High Times Publicly Traded by Fall
On July 27, 2017, Hightimes Holding Corp., the company behind High Times magazine, announced a merger agreement with Origo Acquisition Corporation (NASDAQ:OACQ), a special purpose acquisition company, as a means of making High Times a publicly traded company.
“High Times is one of few household names in the cannabis industry,” said Adam Levin, Chief Executive Officer of High Times, in a press release. “As a leading authority in a rapidly growing and evolving industry, we believe the public market is the best vehicle for capturing and funding substantial market opportunities and championing the innovations emerging across the globe in this industry.”
According to Reuters, “SPACs like Origo have no assets but use IPO proceeds and bank financing to take companies public through acquisitions. High Times expects to list by October on Nasdaq, but it is unclear what the ticker will be … .”

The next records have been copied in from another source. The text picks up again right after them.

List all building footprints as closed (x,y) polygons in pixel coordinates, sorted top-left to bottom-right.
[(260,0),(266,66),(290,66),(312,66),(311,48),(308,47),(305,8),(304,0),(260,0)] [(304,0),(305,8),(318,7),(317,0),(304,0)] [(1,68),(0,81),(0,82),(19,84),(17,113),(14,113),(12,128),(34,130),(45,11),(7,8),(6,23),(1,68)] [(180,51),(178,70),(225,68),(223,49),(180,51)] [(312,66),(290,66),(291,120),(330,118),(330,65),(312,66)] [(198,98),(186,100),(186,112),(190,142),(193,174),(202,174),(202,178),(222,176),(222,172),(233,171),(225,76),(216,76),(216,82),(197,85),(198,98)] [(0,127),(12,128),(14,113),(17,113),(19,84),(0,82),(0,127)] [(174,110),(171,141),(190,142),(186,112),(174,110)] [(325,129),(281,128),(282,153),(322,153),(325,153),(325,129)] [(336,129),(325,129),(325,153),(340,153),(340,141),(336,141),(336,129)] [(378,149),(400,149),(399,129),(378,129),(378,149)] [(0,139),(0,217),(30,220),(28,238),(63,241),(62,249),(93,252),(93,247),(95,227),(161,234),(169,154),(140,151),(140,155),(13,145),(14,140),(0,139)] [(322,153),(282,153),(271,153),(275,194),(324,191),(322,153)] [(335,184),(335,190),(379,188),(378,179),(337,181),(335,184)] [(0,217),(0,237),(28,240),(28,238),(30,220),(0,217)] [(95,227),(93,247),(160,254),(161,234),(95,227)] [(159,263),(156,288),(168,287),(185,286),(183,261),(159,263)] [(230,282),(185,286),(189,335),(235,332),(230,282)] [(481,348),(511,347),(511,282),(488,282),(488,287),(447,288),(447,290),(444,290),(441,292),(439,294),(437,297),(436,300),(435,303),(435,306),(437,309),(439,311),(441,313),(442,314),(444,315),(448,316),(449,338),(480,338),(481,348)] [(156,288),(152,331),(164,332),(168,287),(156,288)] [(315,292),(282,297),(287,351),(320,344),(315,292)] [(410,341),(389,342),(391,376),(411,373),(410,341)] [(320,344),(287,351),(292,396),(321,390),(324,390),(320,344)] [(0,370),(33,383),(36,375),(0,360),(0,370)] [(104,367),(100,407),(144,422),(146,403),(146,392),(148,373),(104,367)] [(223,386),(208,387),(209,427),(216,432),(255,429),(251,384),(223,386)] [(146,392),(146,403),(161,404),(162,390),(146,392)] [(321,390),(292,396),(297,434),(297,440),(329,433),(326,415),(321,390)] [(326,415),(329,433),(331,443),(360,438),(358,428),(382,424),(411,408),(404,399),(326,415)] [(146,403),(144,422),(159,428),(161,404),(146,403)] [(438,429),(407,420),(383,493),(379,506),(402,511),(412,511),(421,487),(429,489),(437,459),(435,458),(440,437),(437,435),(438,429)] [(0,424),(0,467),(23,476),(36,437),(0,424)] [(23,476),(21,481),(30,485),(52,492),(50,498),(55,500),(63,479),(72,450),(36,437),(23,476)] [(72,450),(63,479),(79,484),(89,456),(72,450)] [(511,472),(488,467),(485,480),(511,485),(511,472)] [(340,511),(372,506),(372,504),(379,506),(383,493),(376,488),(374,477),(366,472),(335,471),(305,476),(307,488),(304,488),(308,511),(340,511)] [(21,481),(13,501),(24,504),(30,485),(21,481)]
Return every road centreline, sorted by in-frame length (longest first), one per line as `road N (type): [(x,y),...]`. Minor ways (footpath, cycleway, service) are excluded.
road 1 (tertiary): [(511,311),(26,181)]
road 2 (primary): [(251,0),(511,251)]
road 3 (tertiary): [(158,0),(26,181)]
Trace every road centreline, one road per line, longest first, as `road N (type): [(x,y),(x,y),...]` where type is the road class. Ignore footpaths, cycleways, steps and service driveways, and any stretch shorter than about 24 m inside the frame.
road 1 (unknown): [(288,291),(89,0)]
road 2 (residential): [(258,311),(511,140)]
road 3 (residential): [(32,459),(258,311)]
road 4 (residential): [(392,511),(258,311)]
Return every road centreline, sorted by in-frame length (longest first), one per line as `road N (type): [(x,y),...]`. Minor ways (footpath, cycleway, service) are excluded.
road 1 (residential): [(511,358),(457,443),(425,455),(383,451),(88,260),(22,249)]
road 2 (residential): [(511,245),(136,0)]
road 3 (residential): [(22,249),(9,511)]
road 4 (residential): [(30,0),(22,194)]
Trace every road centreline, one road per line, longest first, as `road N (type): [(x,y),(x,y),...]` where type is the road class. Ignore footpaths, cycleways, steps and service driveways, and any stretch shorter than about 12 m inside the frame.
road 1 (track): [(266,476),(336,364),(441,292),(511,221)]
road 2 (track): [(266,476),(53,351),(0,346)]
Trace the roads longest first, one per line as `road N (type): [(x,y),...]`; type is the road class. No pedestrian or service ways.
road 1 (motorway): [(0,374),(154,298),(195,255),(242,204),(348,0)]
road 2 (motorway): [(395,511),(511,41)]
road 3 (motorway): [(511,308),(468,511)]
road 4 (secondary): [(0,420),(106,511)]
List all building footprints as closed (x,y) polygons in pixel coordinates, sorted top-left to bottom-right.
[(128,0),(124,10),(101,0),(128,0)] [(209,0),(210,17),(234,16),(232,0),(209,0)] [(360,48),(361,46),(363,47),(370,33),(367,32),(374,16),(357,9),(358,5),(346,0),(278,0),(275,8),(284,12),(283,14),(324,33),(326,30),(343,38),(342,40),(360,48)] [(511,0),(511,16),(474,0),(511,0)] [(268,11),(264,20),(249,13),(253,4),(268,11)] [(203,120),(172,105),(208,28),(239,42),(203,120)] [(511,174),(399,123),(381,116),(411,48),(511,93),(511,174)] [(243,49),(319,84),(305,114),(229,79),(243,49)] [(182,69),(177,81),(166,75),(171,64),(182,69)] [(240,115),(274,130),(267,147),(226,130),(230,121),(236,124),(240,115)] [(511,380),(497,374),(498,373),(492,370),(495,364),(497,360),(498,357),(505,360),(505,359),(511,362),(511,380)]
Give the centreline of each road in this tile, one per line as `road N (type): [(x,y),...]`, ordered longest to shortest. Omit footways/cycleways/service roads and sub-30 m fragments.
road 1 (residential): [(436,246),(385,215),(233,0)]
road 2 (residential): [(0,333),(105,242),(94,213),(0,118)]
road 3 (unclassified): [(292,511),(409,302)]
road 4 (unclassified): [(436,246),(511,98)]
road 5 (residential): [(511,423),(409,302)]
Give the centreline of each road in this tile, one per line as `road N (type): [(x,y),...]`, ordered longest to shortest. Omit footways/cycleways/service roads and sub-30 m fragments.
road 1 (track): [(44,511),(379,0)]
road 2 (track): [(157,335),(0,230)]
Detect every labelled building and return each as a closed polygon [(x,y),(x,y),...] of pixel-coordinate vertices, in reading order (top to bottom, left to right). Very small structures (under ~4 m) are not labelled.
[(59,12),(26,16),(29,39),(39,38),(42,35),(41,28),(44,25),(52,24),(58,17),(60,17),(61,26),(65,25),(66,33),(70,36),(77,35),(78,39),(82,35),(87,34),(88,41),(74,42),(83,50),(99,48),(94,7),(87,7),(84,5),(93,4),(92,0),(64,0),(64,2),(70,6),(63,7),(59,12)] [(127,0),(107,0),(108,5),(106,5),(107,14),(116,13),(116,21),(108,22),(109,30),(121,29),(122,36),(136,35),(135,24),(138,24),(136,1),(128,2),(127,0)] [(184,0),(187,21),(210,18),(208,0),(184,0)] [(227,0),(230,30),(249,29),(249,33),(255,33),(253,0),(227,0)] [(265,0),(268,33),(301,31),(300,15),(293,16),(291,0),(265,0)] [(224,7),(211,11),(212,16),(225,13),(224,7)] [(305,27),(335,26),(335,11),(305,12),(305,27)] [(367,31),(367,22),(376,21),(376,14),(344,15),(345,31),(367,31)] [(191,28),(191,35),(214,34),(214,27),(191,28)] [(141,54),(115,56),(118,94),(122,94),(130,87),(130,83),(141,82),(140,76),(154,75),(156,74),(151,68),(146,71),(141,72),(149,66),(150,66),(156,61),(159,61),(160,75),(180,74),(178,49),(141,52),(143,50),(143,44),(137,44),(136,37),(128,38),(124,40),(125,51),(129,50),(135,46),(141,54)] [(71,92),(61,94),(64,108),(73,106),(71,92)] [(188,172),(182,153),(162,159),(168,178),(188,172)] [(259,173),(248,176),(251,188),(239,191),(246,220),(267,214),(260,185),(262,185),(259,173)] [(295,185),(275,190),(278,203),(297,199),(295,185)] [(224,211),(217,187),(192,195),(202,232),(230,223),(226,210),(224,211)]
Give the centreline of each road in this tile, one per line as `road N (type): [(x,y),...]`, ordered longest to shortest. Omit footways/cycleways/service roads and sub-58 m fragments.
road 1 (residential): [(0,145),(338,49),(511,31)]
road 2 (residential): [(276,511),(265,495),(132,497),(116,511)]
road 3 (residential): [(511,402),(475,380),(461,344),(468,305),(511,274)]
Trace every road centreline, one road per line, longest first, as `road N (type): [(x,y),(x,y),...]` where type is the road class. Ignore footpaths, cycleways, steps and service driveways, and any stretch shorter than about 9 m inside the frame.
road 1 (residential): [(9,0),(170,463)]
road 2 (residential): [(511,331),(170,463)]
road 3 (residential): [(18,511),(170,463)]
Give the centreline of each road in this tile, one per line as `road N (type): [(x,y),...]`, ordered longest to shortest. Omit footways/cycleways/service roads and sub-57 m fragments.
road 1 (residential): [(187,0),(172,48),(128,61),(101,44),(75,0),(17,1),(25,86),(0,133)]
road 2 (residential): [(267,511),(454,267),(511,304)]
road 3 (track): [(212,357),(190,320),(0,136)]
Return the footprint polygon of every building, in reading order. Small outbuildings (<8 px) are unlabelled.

If the merger transaction closes, the deal gives Origo 100% of High Times’ equity and then shareholders in High Times will receive an an aggregate of 23,474,178 common shares of Origo. According to the press release, “At closing and assuming no Origo shareholder redemptions, current shareholders of High Times and Origo will hold approximately 83% and 17%, respectively, of the issued and outstanding shares of the publicly traded company’s common stock.”
The move with Origo to make High Times publicly traded follows the acquisition of High Times this past June by a group of 20 investors, including Oreva Capital, Levin’s investment firm. With Oreva Capital leading the acquisition, Levin became CEO of High Times.